Besides some limitations of the study, there are also quite a few strong aspects. The diagnosis of sarcopenia was made according to the new criteria defined in EWGSOP-2. In the diagnosis of sarcopenia, not only muscle mass but also performance was evaluated. The diagnosis of SO is done with the fat percentage measured by BIA for the definition of obesity. The evaluations and comparisons of the patients were made in a versatile way with sociodemographic data, CGA tests, and, lab data. Blood pressures are not instantaneous data, but a 24-hour measurement. In addition, the participants were divided into four different groups and compared.
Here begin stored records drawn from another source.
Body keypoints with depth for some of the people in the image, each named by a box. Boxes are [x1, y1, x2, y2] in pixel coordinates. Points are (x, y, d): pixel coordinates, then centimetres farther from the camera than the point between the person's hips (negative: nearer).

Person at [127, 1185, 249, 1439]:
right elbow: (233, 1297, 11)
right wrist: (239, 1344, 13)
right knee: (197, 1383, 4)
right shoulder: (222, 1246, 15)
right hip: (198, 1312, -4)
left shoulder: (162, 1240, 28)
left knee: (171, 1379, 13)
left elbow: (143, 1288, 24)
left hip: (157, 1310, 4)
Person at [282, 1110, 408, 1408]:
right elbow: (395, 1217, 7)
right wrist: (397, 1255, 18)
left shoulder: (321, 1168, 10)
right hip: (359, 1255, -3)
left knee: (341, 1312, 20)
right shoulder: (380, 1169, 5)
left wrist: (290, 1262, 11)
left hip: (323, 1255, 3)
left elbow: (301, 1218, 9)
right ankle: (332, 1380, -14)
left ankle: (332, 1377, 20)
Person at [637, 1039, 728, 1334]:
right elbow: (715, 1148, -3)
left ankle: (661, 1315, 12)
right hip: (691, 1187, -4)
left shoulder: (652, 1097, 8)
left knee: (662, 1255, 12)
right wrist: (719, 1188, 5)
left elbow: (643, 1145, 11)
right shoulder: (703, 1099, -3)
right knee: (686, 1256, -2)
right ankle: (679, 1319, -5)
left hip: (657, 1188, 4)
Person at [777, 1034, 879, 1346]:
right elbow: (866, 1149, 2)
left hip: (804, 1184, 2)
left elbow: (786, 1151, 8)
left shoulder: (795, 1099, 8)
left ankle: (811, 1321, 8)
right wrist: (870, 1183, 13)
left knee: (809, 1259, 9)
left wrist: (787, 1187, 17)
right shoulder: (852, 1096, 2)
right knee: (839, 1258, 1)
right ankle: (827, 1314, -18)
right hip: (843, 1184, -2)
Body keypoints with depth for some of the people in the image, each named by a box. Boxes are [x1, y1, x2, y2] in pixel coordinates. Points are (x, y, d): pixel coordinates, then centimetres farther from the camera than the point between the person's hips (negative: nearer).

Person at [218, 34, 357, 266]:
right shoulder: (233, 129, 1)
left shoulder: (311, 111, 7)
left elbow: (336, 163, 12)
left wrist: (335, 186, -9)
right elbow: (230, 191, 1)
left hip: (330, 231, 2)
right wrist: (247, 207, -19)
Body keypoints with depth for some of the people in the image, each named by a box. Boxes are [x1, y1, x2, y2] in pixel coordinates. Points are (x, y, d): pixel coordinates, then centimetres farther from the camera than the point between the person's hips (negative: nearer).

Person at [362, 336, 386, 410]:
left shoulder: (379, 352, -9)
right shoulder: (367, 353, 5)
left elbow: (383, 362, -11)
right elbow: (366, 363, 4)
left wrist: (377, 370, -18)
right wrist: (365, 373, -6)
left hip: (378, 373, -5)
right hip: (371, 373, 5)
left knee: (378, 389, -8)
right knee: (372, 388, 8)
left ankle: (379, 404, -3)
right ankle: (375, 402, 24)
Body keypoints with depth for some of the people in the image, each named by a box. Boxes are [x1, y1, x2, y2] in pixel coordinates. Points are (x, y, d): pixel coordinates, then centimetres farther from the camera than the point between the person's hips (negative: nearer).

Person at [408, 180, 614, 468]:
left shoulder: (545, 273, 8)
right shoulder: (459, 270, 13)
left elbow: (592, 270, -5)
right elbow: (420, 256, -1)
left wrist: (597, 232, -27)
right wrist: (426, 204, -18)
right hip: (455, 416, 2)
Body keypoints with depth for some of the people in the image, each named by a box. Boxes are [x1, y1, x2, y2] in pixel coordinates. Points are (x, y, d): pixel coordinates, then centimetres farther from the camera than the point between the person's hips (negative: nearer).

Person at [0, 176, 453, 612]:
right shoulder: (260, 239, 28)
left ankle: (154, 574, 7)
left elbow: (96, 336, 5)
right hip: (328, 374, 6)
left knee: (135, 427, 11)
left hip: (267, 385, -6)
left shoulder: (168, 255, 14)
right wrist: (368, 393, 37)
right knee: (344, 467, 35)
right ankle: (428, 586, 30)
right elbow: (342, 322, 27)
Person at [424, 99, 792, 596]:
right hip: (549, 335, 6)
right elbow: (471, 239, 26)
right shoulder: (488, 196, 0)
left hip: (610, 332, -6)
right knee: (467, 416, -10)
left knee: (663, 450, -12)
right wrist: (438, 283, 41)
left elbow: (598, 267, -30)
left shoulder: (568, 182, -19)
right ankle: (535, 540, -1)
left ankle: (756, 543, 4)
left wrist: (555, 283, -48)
Thus, the most related component to the investigated factors was determined.
Conclusion
We found that obesity may be more related to blood pressure and mean arterial pressure elevation. Sarcopenia and SO may be associated with hypotension, low pulse pressure, and low mean arterial pressure in older adults. The rate of CHF and LDL elevation, which are clinically risk factors for CVD, were more common in the SO group. In the logistic regression analysis for SO, the female gender increased nighttime mean arterial pressure, and increased daytime pulse rate were found to be risk-related factors. SO is a common and easily overlooked clinical syndrome in older people. Our study showed that these patients may also have cardiovascular risk factors. In the geriatric population, screening should be done by focusing not only on sarcopenia but also on SO.